MS : La lecture occupait donc une part importante de ta vie.

SB : Oui, tout à fait.

MS : Aujourd’hui, trouves-tu encore le temps de lire pour le plaisir avec le travail très prenant que l’on connait aux éditeurs ?

SB : C’est l’un de mes problèmes actuels (rires). Disons que ça commence à se résorber un petit peu. J’ai commencé « très fort ». On a sorti dix livres en un an. C’est une chose que j’avais programmée. J’avais monté un projet pour avoir un diffuseur et un distributeur. Mais la lecture personnelle commence à revenir un peu et j’en ai besoin de toute façon. J’ai besoin de cet espace de lecture, il faut que je me le réapproprie. Pour l’instant, j’ai moins le temps de lire en tout cas. Ceci dit, parmi les choses que je reçois ou sur lesquelles je travaille, il y a des choses très intéressantes donc ce n’est pas si dissocié que ça dans le fond.

MS : Tu évoquais justement l’élaboration d’un programme et des débuts très intenses avec dix livres publiés. Comment fait-on, lorsque l’on est complètement extérieur au monde de l’édition, pour monter sa structure et s’imposer aussi rapidement ?
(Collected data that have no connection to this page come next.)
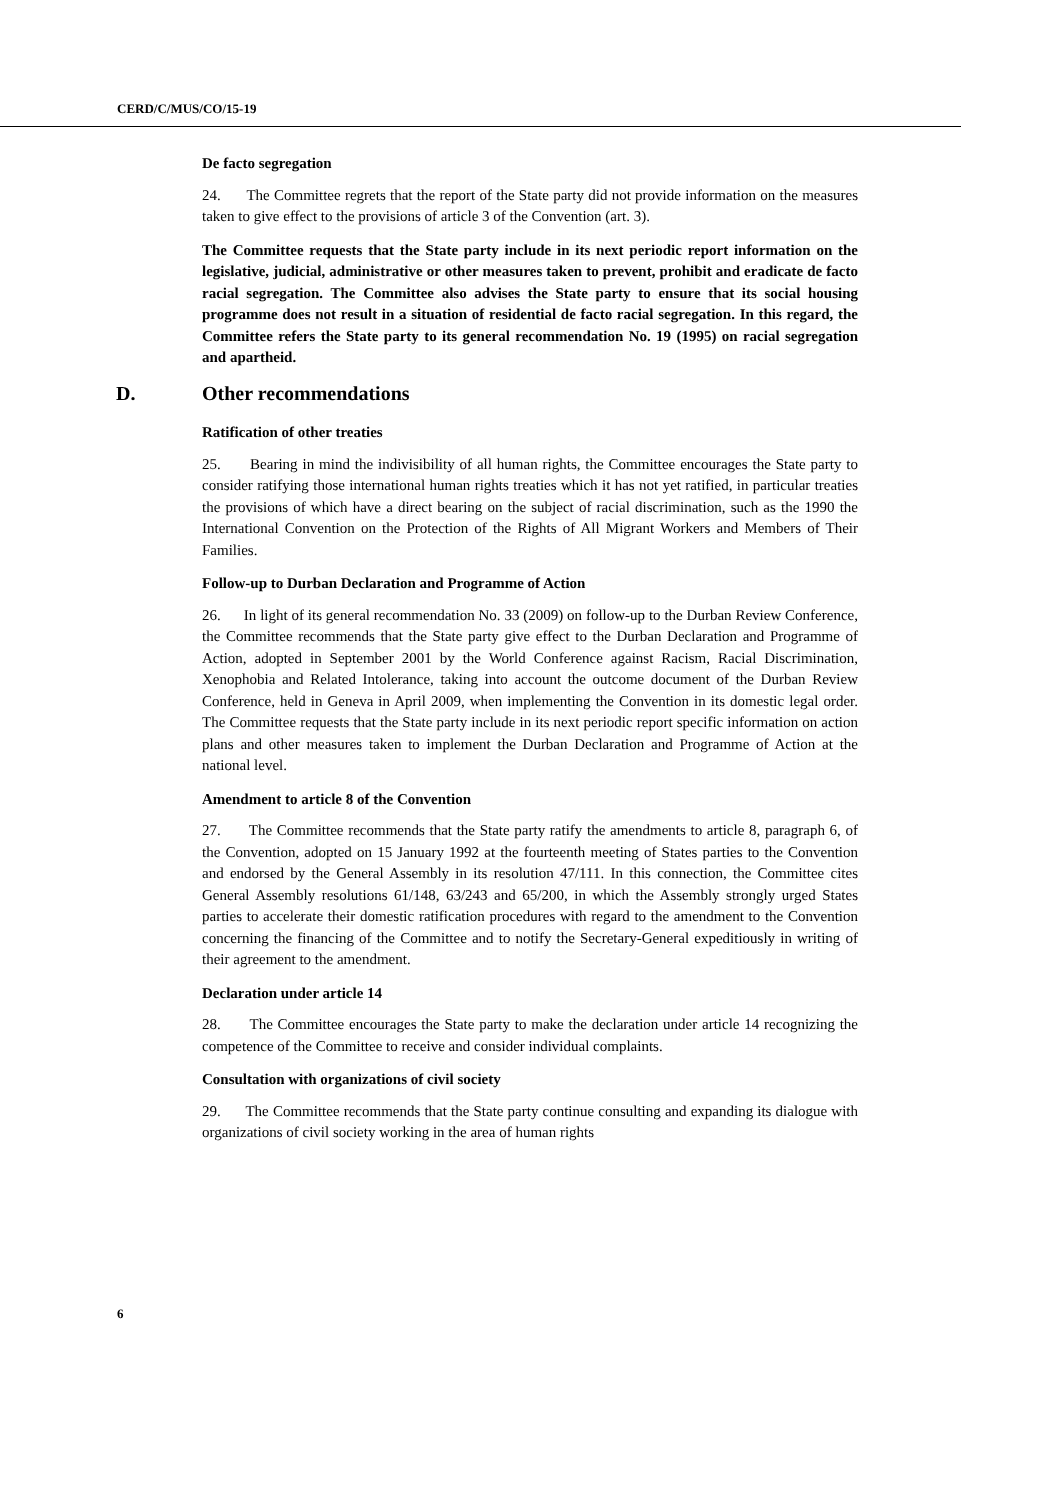CERD/C/MUS/CO/15-19
De facto segregation
24. The Committee regrets that the report of the State party did not provide information on the measures taken to give effect to the provisions of article 3 of the Convention (art. 3).
The Committee requests that the State party include in its next periodic report information on the legislative, judicial, administrative or other measures taken to prevent, prohibit and eradicate de facto racial segregation. The Committee also advises the State party to ensure that its social housing programme does not result in a situation of residential de facto racial segregation. In this regard, the Committee refers the State party to its general recommendation No. 19 (1995) on racial segregation and apartheid.
D. Other recommendations
Ratification of other treaties
25. Bearing in mind the indivisibility of all human rights, the Committee encourages the State party to consider ratifying those international human rights treaties which it has not yet ratified, in particular treaties the provisions of which have a direct bearing on the subject of racial discrimination, such as the 1990 the International Convention on the Protection of the Rights of All Migrant Workers and Members of Their Families.
Follow-up to Durban Declaration and Programme of Action
26. In light of its general recommendation No. 33 (2009) on follow-up to the Durban Review Conference, the Committee recommends that the State party give effect to the Durban Declaration and Programme of Action, adopted in September 2001 by the World Conference against Racism, Racial Discrimination, Xenophobia and Related Intolerance, taking into account the outcome document of the Durban Review Conference, held in Geneva in April 2009, when implementing the Convention in its domestic legal order. The Committee requests that the State party include in its next periodic report specific information on action plans and other measures taken to implement the Durban Declaration and Programme of Action at the national level.
Amendment to article 8 of the Convention
27. The Committee recommends that the State party ratify the amendments to article 8, paragraph 6, of the Convention, adopted on 15 January 1992 at the fourteenth meeting of States parties to the Convention and endorsed by the General Assembly in its resolution 47/111. In this connection, the Committee cites General Assembly resolutions 61/148, 63/243 and 65/200, in which the Assembly strongly urged States parties to accelerate their domestic ratification procedures with regard to the amendment to the Convention concerning the financing of the Committee and to notify the Secretary-General expeditiously in writing of their agreement to the amendment.
Declaration under article 14
28. The Committee encourages the State party to make the declaration under article 14 recognizing the competence of the Committee to receive and consider individual complaints.
Consultation with organizations of civil society
29. The Committee recommends that the State party continue consulting and expanding its dialogue with organizations of civil society working in the area of human rights
6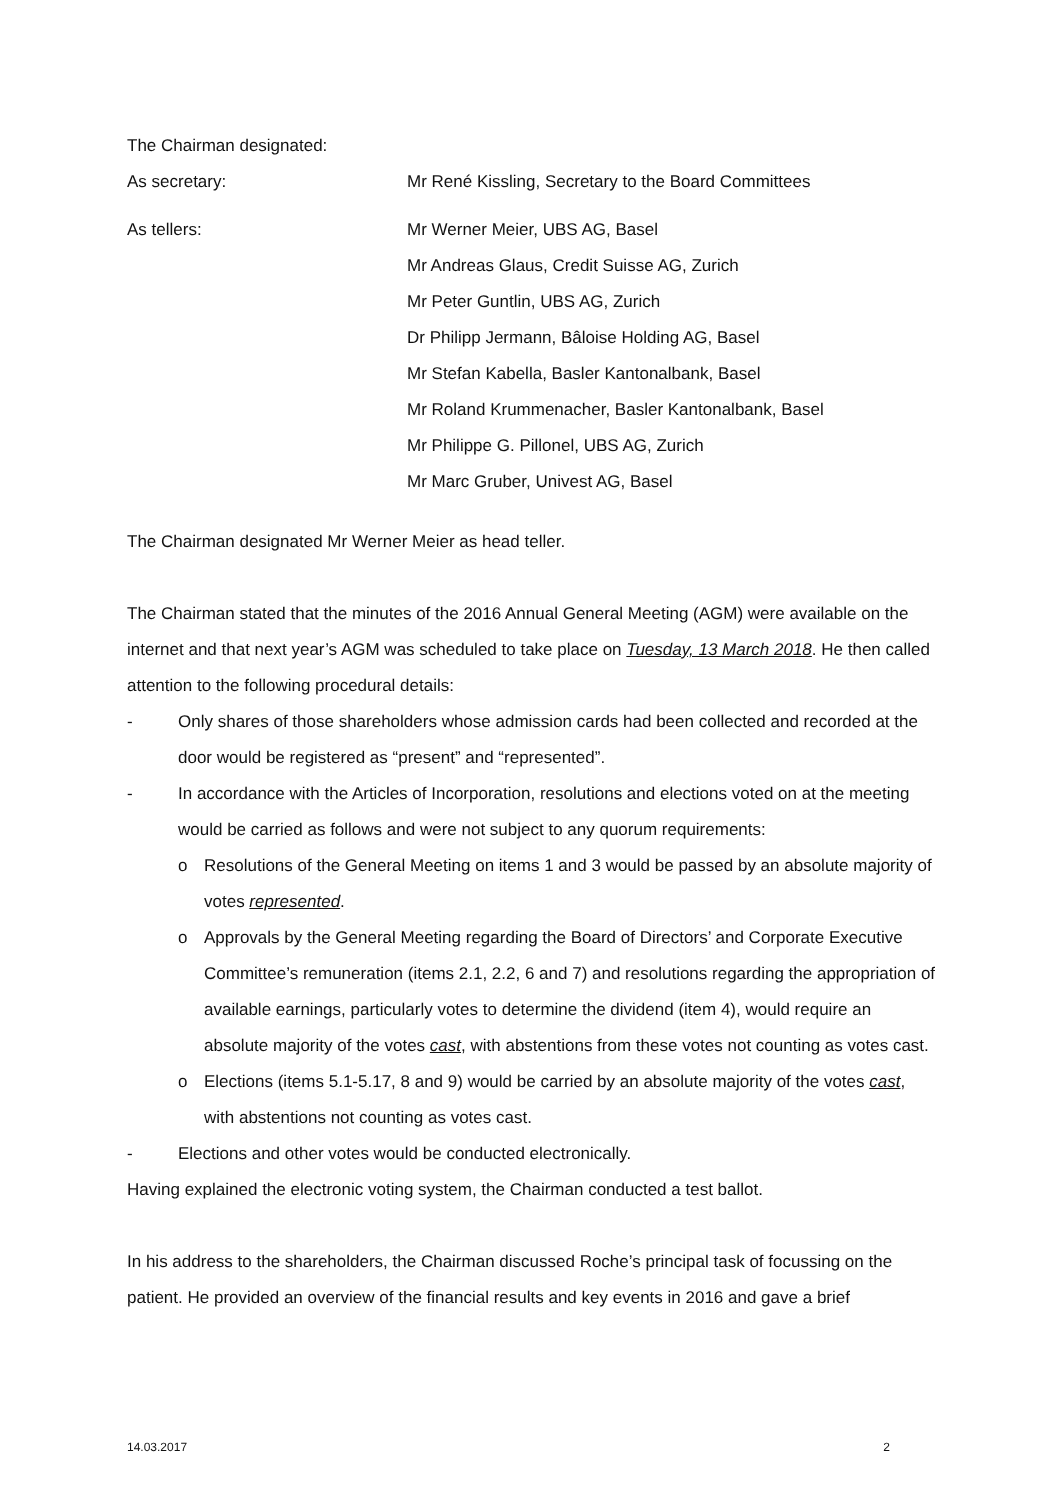The Chairman designated:
As secretary: Mr René Kissling, Secretary to the Board Committees
As tellers: Mr Werner Meier, UBS AG, Basel
Mr Andreas Glaus, Credit Suisse AG, Zurich
Mr Peter Guntlin, UBS AG, Zurich
Dr Philipp Jermann, Bâloise Holding AG, Basel
Mr Stefan Kabella, Basler Kantonalbank, Basel
Mr Roland Krummenacher, Basler Kantonalbank, Basel
Mr Philippe G. Pillonel, UBS AG, Zurich
Mr Marc Gruber, Univest AG, Basel
The Chairman designated Mr Werner Meier as head teller.
The Chairman stated that the minutes of the 2016 Annual General Meeting (AGM) were available on the internet and that next year’s AGM was scheduled to take place on Tuesday, 13 March 2018. He then called attention to the following procedural details:
- Only shares of those shareholders whose admission cards had been collected and recorded at the door would be registered as “present” and “represented”.
- In accordance with the Articles of Incorporation, resolutions and elections voted on at the meeting would be carried as follows and were not subject to any quorum requirements:
o Resolutions of the General Meeting on items 1 and 3 would be passed by an absolute majority of votes represented.
o Approvals by the General Meeting regarding the Board of Directors’ and Corporate Executive Committee’s remuneration (items 2.1, 2.2, 6 and 7) and resolutions regarding the appropriation of available earnings, particularly votes to determine the dividend (item 4), would require an absolute majority of the votes cast, with abstentions from these votes not counting as votes cast.
o Elections (items 5.1-5.17, 8 and 9) would be carried by an absolute majority of the votes cast, with abstentions not counting as votes cast.
- Elections and other votes would be conducted electronically.
Having explained the electronic voting system, the Chairman conducted a test ballot.
In his address to the shareholders, the Chairman discussed Roche’s principal task of focussing on the patient. He provided an overview of the financial results and key events in 2016 and gave a brief
14.03.2017 2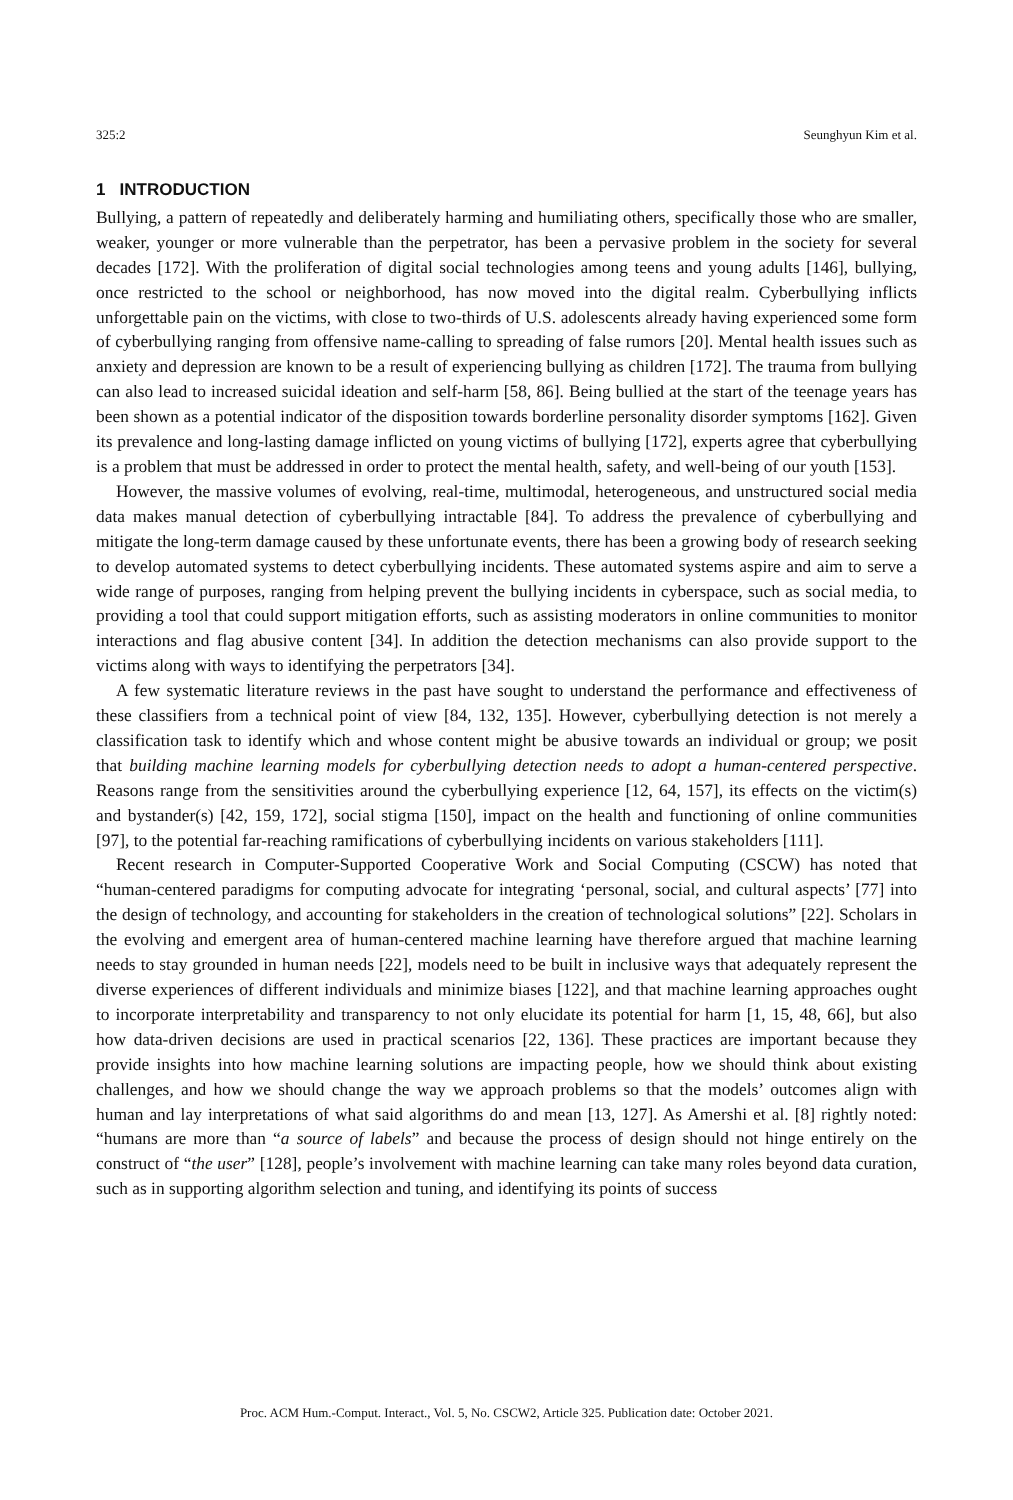325:2 Seunghyun Kim et al.
1 INTRODUCTION
Bullying, a pattern of repeatedly and deliberately harming and humiliating others, specifically those who are smaller, weaker, younger or more vulnerable than the perpetrator, has been a pervasive problem in the society for several decades [172]. With the proliferation of digital social technologies among teens and young adults [146], bullying, once restricted to the school or neighborhood, has now moved into the digital realm. Cyberbullying inflicts unforgettable pain on the victims, with close to two-thirds of U.S. adolescents already having experienced some form of cyberbullying ranging from offensive name-calling to spreading of false rumors [20]. Mental health issues such as anxiety and depression are known to be a result of experiencing bullying as children [172]. The trauma from bullying can also lead to increased suicidal ideation and self-harm [58, 86]. Being bullied at the start of the teenage years has been shown as a potential indicator of the disposition towards borderline personality disorder symptoms [162]. Given its prevalence and long-lasting damage inflicted on young victims of bullying [172], experts agree that cyberbullying is a problem that must be addressed in order to protect the mental health, safety, and well-being of our youth [153].
However, the massive volumes of evolving, real-time, multimodal, heterogeneous, and unstructured social media data makes manual detection of cyberbullying intractable [84]. To address the prevalence of cyberbullying and mitigate the long-term damage caused by these unfortunate events, there has been a growing body of research seeking to develop automated systems to detect cyberbullying incidents. These automated systems aspire and aim to serve a wide range of purposes, ranging from helping prevent the bullying incidents in cyberspace, such as social media, to providing a tool that could support mitigation efforts, such as assisting moderators in online communities to monitor interactions and flag abusive content [34]. In addition the detection mechanisms can also provide support to the victims along with ways to identifying the perpetrators [34].
A few systematic literature reviews in the past have sought to understand the performance and effectiveness of these classifiers from a technical point of view [84, 132, 135]. However, cyberbullying detection is not merely a classification task to identify which and whose content might be abusive towards an individual or group; we posit that building machine learning models for cyberbullying detection needs to adopt a human-centered perspective. Reasons range from the sensitivities around the cyberbullying experience [12, 64, 157], its effects on the victim(s) and bystander(s) [42, 159, 172], social stigma [150], impact on the health and functioning of online communities [97], to the potential far-reaching ramifications of cyberbullying incidents on various stakeholders [111].
Recent research in Computer-Supported Cooperative Work and Social Computing (CSCW) has noted that “human-centered paradigms for computing advocate for integrating ‘personal, social, and cultural aspects’ [77] into the design of technology, and accounting for stakeholders in the creation of technological solutions” [22]. Scholars in the evolving and emergent area of human-centered machine learning have therefore argued that machine learning needs to stay grounded in human needs [22], models need to be built in inclusive ways that adequately represent the diverse experiences of different individuals and minimize biases [122], and that machine learning approaches ought to incorporate interpretability and transparency to not only elucidate its potential for harm [1, 15, 48, 66], but also how data-driven decisions are used in practical scenarios [22, 136]. These practices are important because they provide insights into how machine learning solutions are impacting people, how we should think about existing challenges, and how we should change the way we approach problems so that the models’ outcomes align with human and lay interpretations of what said algorithms do and mean [13, 127]. As Amershi et al. [8] rightly noted: “humans are more than “a source of labels” and because the process of design should not hinge entirely on the construct of “the user” [128], people’s involvement with machine learning can take many roles beyond data curation, such as in supporting algorithm selection and tuning, and identifying its points of success
Proc. ACM Hum.-Comput. Interact., Vol. 5, No. CSCW2, Article 325. Publication date: October 2021.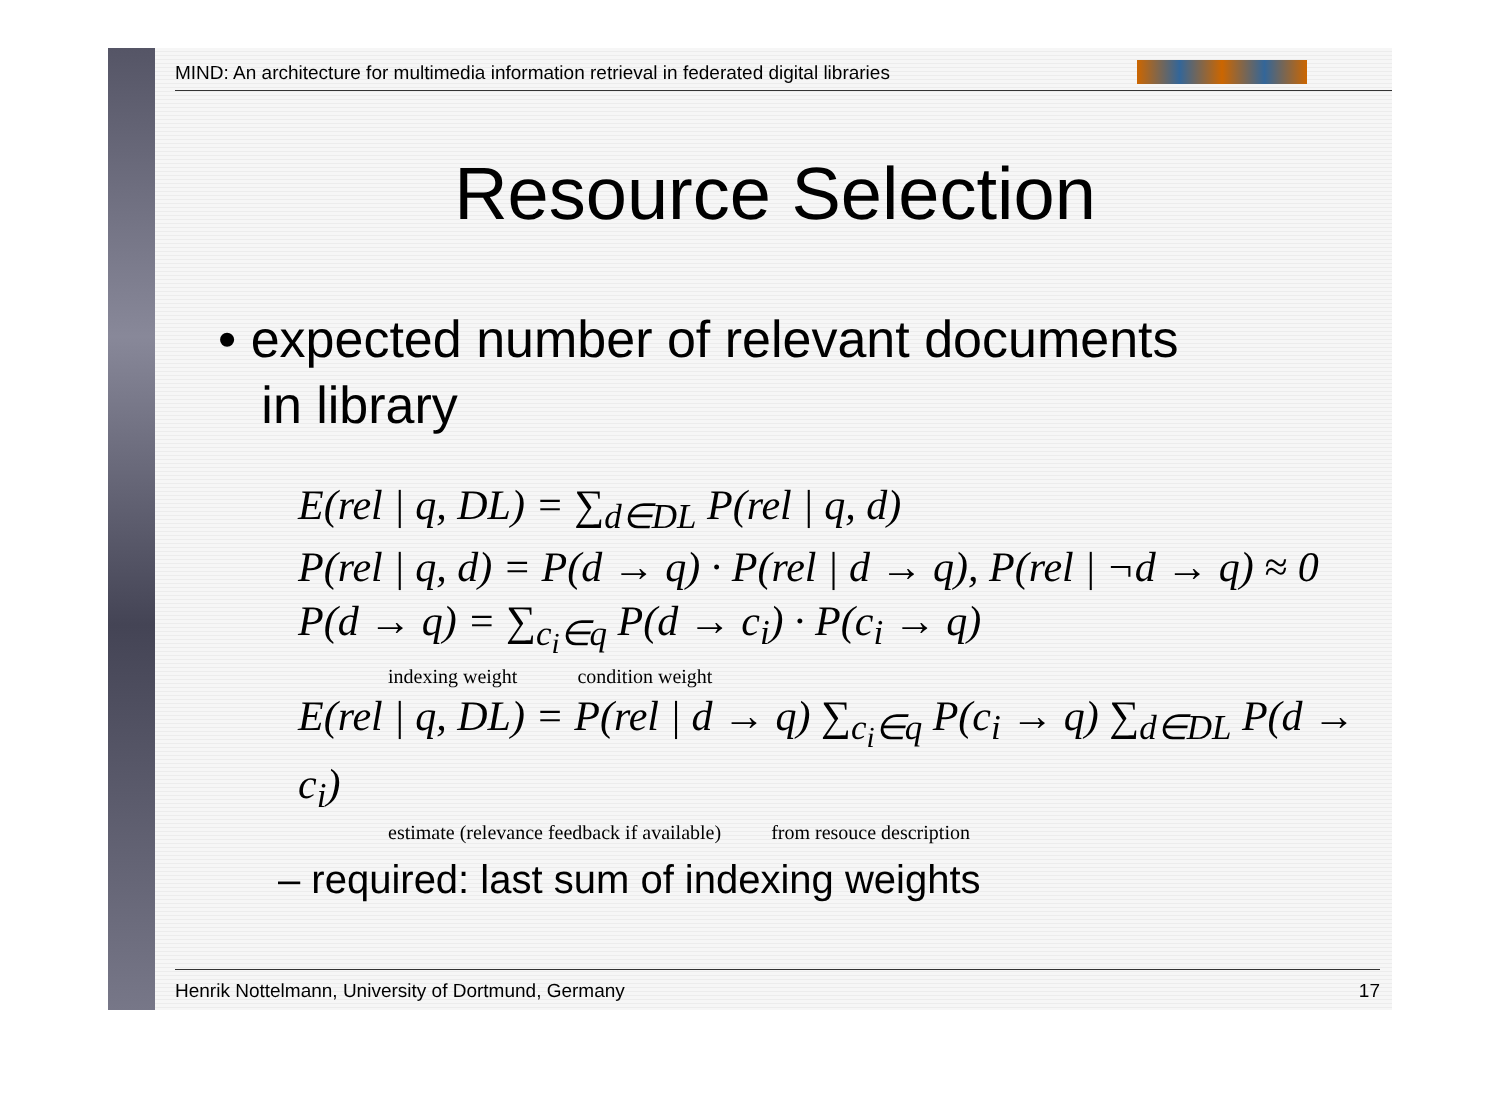MIND: An architecture for multimedia information retrieval in federated digital libraries
Resource Selection
• expected number of relevant documents
in library
E(rel | q, DL) = ∑<sub>d∈DL</sub> P(rel | q, d)
P(rel | q, d) = P(d → q) · P(rel | d → q), P(rel | ¬d → q) ≈ 0
P(d → q) = ∑<sub>c<sub>i</sub>∈q</sub> P(d → c<sub>i</sub>) · P(c<sub>i</sub> → q)
indexing weight condition weight
E(rel | q, DL) = P(rel | d → q) ∑<sub>c<sub>i</sub>∈q</sub> P(c<sub>i</sub> → q) ∑<sub>d∈DL</sub> P(d → c<sub>i</sub>)
estimate (relevance feedback if available) from resouce description
– required: last sum of indexing weights
Henrik Nottelmann, University of Dortmund, Germany 17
SB : S’imposer c’est un grand mot (rires). Je crois qu’il y a une part d’inconscience. C’est-à-dire que je me suis dit « allez, je commence vraiment » et je me suis renseigné. Ça n’a pas été si compliqué que ça. J’ai fait un projet sur trois ans réunissant des textes que j’estime de qualité, qui s’inscrivent dans l’exigence que j’ai de la littérature et de la pensée en règle générale, qui sont complètement liées pour moi. Et ça s’est fait assez facilement. Monter la structure n’est pas très compliqué. La chose importante était de trouver un diffuseur/distributeur. Une fois que le projet a été monté, je l’ai proposé et j’en ai trouvé un. Ensuite les choses s’enchaînent assez facilement. Bien sûr, il faut avoir un budget de départ mais, globalement, c’est ainsi que ça s’est déroulé.

MS : Comment as-tu fait pour réunir des textes contemporains alors que la structure n’existait pas encore ?

SB : Ce sont les auteurs qui sont venus à moi, surtout. J’avoue que très vite, quand j’ai commencé à faire un peu de réseau, les auteurs sont venus vers moi. Certains auteurs m’ont beaucoup aidé, ils ont fait des liens, m’ont ouvert des portes. Par exemple, j’ai publié le roman de Marie-Hélène Gauthier, La nuit des choses, et très vite, spontanément, elle a voulu m’aider. C’est grâce à elle que j’ai eu accès aux carnets inédits de Paul Gadenne, par exemple, puisqu’elle avait écrit un livre qui portant notamment sur lui (La poéthique : Paul Gadenne, Henri Thomas, Georges Perros, Éditions du Sandre, 2010). Elle m’a mis en contact avec l’ayant-droit. Elle m’a aussi mis en lien, pour un autre projet, un portrait de Vauvenargues, avec un spécialiste de cet auteur. Plusieurs personnes m’ont tout de suite aidé pour former ce projet. Et puis, dans le même temps, je recevais aussi des manuscrits. Voilà. Le projet initial était de publier cinq livres par an.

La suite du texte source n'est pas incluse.